━━━━━ Excerpted records ━━━━━
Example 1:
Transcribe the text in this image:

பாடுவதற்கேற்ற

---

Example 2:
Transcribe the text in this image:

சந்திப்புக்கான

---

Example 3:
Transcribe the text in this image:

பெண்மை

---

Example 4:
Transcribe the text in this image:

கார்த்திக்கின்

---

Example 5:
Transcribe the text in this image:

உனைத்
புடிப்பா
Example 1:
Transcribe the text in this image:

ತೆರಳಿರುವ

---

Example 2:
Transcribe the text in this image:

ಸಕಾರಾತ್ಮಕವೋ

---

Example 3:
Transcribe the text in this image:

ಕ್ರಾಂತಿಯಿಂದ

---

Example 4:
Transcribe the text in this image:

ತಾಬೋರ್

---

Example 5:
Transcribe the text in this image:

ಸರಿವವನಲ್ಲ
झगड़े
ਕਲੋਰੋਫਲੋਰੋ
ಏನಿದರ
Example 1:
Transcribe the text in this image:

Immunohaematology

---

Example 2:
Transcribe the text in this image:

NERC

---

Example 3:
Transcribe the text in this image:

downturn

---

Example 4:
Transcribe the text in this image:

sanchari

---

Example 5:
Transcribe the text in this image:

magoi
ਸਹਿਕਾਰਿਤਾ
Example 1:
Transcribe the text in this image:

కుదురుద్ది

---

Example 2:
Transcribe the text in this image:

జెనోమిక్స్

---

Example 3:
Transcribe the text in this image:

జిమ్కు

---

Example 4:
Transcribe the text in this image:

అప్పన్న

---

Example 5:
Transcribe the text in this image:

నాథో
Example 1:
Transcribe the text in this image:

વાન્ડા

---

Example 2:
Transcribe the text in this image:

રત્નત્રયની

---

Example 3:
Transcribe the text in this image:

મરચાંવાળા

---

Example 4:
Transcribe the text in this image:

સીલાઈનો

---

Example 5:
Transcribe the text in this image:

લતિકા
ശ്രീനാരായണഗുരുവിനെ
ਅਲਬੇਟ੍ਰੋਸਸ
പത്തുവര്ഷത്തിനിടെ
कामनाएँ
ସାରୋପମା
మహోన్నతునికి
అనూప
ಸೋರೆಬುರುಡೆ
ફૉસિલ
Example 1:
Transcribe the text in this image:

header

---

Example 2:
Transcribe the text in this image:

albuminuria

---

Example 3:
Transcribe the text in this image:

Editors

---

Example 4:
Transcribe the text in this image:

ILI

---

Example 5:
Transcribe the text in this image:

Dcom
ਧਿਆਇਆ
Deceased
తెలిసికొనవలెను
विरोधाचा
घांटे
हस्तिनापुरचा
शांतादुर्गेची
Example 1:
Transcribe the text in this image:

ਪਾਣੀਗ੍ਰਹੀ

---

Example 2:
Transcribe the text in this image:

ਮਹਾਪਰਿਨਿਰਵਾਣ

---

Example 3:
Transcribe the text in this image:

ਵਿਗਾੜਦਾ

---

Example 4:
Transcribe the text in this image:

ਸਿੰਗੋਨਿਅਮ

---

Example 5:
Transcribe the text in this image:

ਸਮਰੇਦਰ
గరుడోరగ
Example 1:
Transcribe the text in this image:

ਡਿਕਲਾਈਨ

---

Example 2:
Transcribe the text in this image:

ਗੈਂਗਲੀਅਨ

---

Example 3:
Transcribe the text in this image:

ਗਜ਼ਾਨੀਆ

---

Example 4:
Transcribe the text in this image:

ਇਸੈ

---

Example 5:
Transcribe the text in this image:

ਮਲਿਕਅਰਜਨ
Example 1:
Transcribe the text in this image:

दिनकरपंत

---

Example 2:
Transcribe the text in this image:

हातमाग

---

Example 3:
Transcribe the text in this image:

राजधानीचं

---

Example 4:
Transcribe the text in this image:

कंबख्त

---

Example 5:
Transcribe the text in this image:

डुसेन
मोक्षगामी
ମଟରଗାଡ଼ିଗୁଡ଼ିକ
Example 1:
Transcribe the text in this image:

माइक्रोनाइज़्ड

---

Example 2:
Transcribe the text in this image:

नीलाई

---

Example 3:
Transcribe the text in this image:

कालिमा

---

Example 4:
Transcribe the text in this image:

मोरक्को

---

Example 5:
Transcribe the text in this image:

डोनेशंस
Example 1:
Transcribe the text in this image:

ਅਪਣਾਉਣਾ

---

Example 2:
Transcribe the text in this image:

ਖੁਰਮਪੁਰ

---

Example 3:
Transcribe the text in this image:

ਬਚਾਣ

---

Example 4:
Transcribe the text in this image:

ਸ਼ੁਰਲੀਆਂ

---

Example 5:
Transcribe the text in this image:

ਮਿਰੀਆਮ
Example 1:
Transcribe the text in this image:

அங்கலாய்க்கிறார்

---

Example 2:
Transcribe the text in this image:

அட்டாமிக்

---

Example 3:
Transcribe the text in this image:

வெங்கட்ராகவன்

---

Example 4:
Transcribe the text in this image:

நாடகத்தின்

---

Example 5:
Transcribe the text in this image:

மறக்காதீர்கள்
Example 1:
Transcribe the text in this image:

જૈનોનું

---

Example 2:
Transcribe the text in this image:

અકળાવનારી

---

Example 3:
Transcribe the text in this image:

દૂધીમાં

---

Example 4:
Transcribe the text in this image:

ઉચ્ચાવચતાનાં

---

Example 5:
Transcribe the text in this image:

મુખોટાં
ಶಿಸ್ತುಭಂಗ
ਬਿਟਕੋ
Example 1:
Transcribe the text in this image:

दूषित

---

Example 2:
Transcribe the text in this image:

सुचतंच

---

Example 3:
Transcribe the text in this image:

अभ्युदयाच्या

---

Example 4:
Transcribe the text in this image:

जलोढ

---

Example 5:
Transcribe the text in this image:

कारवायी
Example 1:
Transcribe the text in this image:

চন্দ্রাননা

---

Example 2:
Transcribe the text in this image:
━━━━━
• **Task requirements**: An exact copy of all the entries above is what is needed.

• **Expected answer**:
Example 1:
Transcribe the text in this image:

பாடுவதற்கேற்ற

---

Example 2:
Transcribe the text in this image:

சந்திப்புக்கான

---

Example 3:
Transcribe the text in this image:

பெண்மை

---

Example 4:
Transcribe the text in this image:

கார்த்திக்கின்

---

Example 5:
Transcribe the text in this image:

உனைத்
புடிப்பா
Example 1:
Transcribe the text in this image:

ತೆರಳಿರುವ

---

Example 2:
Transcribe the text in this image:

ಸಕಾರಾತ್ಮಕವೋ

---

Example 3:
Transcribe the text in this image:

ಕ್ರಾಂತಿಯಿಂದ

---

Example 4:
Transcribe the text in this image:

ತಾಬೋರ್

---

Example 5:
Transcribe the text in this image:

ಸರಿವವನಲ್ಲ
झगड़े
ਕਲੋਰੋਫਲੋਰੋ
ಏನಿದರ
Example 1:
Transcribe the text in this image:

Immunohaematology

---

Example 2:
Transcribe the text in this image:

NERC

---

Example 3:
Transcribe the text in this image:

downturn

---

Example 4:
Transcribe the text in this image:

sanchari

---

Example 5:
Transcribe the text in this image:

magoi
ਸਹਿਕਾਰਿਤਾ
Example 1:
Transcribe the text in this image:

కుదురుద్ది

---

Example 2:
Transcribe the text in this image:

జెనోమిక్స్

---

Example 3:
Transcribe the text in this image:

జిమ్కు

---

Example 4:
Transcribe the text in this image:

అప్పన్న

---

Example 5:
Transcribe the text in this image:

నాథో
Example 1:
Transcribe the text in this image:

વાન્ડા

---

Example 2:
Transcribe the text in this image:

રત્નત્રયની

---

Example 3:
Transcribe the text in this image:

મરચાંવાળા

---

Example 4:
Transcribe the text in this image:

સીલાઈનો

---

Example 5:
Transcribe the text in this image:

લતિકા
ശ്രീനാരായണഗുരുവിനെ
ਅਲਬੇਟ੍ਰੋਸਸ
പത്തുവര്ഷത്തിനിടെ
कामनाएँ
ସାରୋପମା
మహోన్నతునికి
అనూప
ಸೋರೆಬುರುಡೆ
ફૉસિલ
Example 1:
Transcribe the text in this image:

header

---

Example 2:
Transcribe the text in this image:

albuminuria

---

Example 3:
Transcribe the text in this image:

Editors

---

Example 4:
Transcribe the text in this image:

ILI

---

Example 5:
Transcribe the text in this image:

Dcom
ਧਿਆਇਆ
Deceased
తెలిసికొనవలెను
विरोधाचा
घांटे
हस्तिनापुरचा
शांतादुर्गेची
Example 1:
Transcribe the text in this image:

ਪਾਣੀਗ੍ਰਹੀ

---

Example 2:
Transcribe the text in this image:

ਮਹਾਪਰਿਨਿਰਵਾਣ

---

Example 3:
Transcribe the text in this image:

ਵਿਗਾੜਦਾ

---

Example 4:
Transcribe the text in this image:

ਸਿੰਗੋਨਿਅਮ

---

Example 5:
Transcribe the text in this image:

ਸਮਰੇਦਰ
గరుడోరగ
Example 1:
Transcribe the text in this image:

ਡਿਕਲਾਈਨ

---

Example 2:
Transcribe the text in this image:

ਗੈਂਗਲੀਅਨ

---

Example 3:
Transcribe the text in this image:

ਗਜ਼ਾਨੀਆ

---

Example 4:
Transcribe the text in this image:

ਇਸੈ

---

Example 5:
Transcribe the text in this image:

ਮਲਿਕਅਰਜਨ
Example 1:
Transcribe the text in this image:

दिनकरपंत

---

Example 2:
Transcribe the text in this image:

हातमाग

---

Example 3:
Transcribe the text in this image:

राजधानीचं

---

Example 4:
Transcribe the text in this image:

कंबख्त

---

Example 5:
Transcribe the text in this image:

डुसेन
मोक्षगामी
ମଟରଗାଡ଼ିଗୁଡ଼ିକ
Example 1:
Transcribe the text in this image:

माइक्रोनाइज़्ड

---

Example 2:
Transcribe the text in this image:

नीलाई

---

Example 3:
Transcribe the text in this image:

कालिमा

---

Example 4:
Transcribe the text in this image:

मोरक्को

---

Example 5:
Transcribe the text in this image:

डोनेशंस
Example 1:
Transcribe the text in this image:

ਅਪਣਾਉਣਾ

---

Example 2:
Transcribe the text in this image:

ਖੁਰਮਪੁਰ

---

Example 3:
Transcribe the text in this image:

ਬਚਾਣ

---

Example 4:
Transcribe the text in this image:

ਸ਼ੁਰਲੀਆਂ

---

Example 5:
Transcribe the text in this image:

ਮਿਰੀਆਮ
Example 1:
Transcribe the text in this image:

அங்கலாய்க்கிறார்

---

Example 2:
Transcribe the text in this image:

அட்டாமிக்

---

Example 3:
Transcribe the text in this image:

வெங்கட்ராகவன்

---

Example 4:
Transcribe the text in this image:

நாடகத்தின்

---

Example 5:
Transcribe the text in this image:

மறக்காதீர்கள்
Example 1:
Transcribe the text in this image:

જૈનોનું

---

Example 2:
Transcribe the text in this image:

અકળાવનારી

---

Example 3:
Transcribe the text in this image:

દૂધીમાં

---

Example 4:
Transcribe the text in this image:

ઉચ્ચાવચતાનાં

---

Example 5:
Transcribe the text in this image:

મુખોટાં
ಶಿಸ್ತುಭಂಗ
ਬਿਟਕੋ
Example 1:
Transcribe the text in this image:

दूषित

---

Example 2:
Transcribe the text in this image:

सुचतंच

---

Example 3:
Transcribe the text in this image:

अभ्युदयाच्या

---

Example 4:
Transcribe the text in this image:

जलोढ

---

Example 5:
Transcribe the text in this image:

कारवायी
Example 1:
Transcribe the text in this image:

চন্দ্রাননা

---

Example 2:
Transcribe the text in this image:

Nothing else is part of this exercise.